You don't do your laundry? You wear dirty clothes and you smell.  You don't do your chores? Privileges lost.

I know you are going to say he treats him like he's 9 because he acts like he's 9, but honestly, it's the other way around - he acts 9 because DH treats him like he's 9.  He needs to allow him the independence to do what he needs to do (or not do it and learn that inaction brings consequences).

As for you - not your monkey, not your circus.  Smile

MrsStepMom's picture

He is forced to sit downstairs and do his homework now because he kept not turning stuff in or doing it. I support thing (minus him being downstairs) because that psycho is NOT delaying graduating on time. I want him out as soon as possible. I am already counting the months. No chance I am risking him being around one day more than he has to be. I also want his grades good so he can get enough scholorships to have room and board paid otherwise I see him living with us longer. NO NONO

 

OH and I have no friends nor is there anything to do here anyway. We moved to husbands small town. There are no classes, most people don't even have teeth. The only thing I can even do is go to Target. Literally zero to do here.

tog redux's picture

Sorry, but what you are insisting on will make him MORE dependent, not less dependent. He's not learning how to manage his own responsibilities if you and DH micromanage that for him.  

The answer is to make clear that there are boundaries and long-term consequences for his choices, not forcing him to do things.

MrsStepMom's picture

I do not disagree but a.) I don't enforce it, I let him just get in trouble and b.) like I said, the sooner he is out the better so whatever. I won't win that battle anyway so I just enjoy knowing it will get him the F away from me on time.

Plus DH only ever enforced anything for maybe a week max so he will be on his own soon enough I am sure.

tog redux's picture

I'm not suggesting he be on his own - just that he be allowed to have long-term consequences, rather than micromanaging.

Also - if he doesn't learn to be responsible in high school, he's not going to magically be capable of it after he graduates.  He will do poorly in college or at jobs and need support.  So graduation isn't the end game, it's independence that DH needs to focus on. DH can't follow him to college or work and micromanage him there.

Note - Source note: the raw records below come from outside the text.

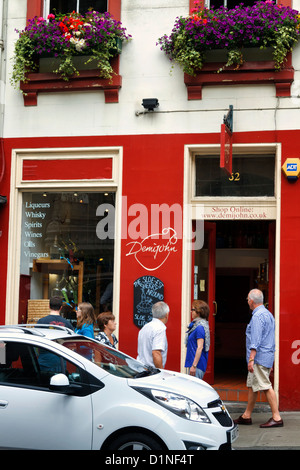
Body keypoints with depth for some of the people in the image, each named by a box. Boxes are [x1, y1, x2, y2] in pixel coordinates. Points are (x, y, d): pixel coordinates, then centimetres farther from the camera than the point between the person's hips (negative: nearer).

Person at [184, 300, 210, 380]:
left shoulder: (200, 327, -14)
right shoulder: (196, 325, 16)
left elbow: (200, 347, -20)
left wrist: (194, 365, -21)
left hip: (198, 364, -10)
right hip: (192, 362, 10)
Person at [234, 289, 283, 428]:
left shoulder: (257, 316, -15)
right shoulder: (268, 314, 17)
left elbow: (255, 340, -22)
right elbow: (271, 339, 21)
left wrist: (251, 359, -23)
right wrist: (270, 361, 24)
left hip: (259, 357, -10)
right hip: (267, 356, 10)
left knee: (266, 387, -9)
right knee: (251, 386, 14)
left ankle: (276, 417, -8)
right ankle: (246, 416, 19)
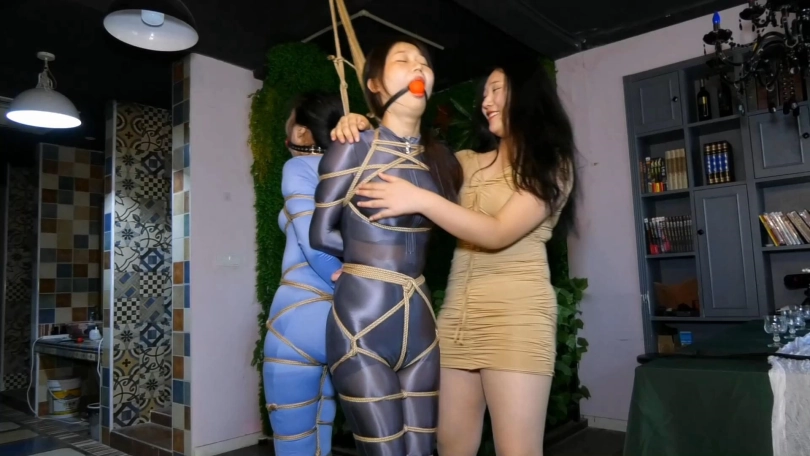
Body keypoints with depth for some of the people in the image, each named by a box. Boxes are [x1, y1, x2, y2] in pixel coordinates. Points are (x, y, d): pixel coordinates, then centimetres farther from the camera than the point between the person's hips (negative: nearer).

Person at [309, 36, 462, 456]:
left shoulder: (440, 158, 9)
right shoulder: (354, 147, -5)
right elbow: (320, 234, -3)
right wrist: (370, 256, 7)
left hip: (419, 321, 5)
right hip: (361, 321, -5)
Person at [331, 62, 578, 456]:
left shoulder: (552, 166, 2)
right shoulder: (468, 163, 16)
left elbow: (498, 233, -12)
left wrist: (421, 200, -19)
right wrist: (361, 128, -1)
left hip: (515, 315, -5)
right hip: (456, 313, 5)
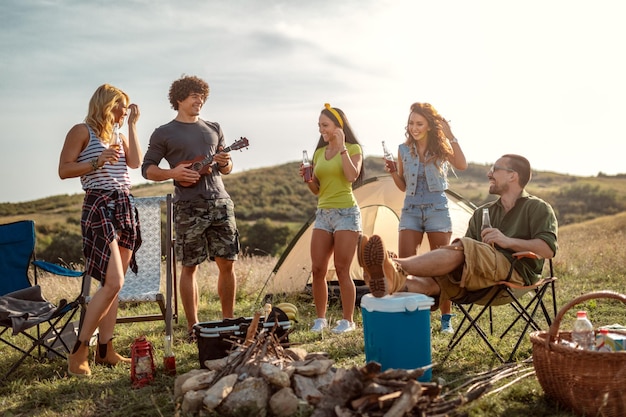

I understand you see graduation as him getting out of the home, but I don't think that's realistic.

 

MrsStepMom's picture

Good point. I think he should just have consequences for his actions. At the beginning of the semester husband said if his grades were bad he would have to stop his school plays. Grades were bad and husband didn't follow through but instead did this. I think he just should have lost the play. I have zero control at this point though.

always_anxious's picture

You can't do anything if his bio father doesn't do anything either. Its not like step moms have more pull. When skids were small I spent a lot of time letting everyone, including SO, deal with the consenquences of not making the skids responsible.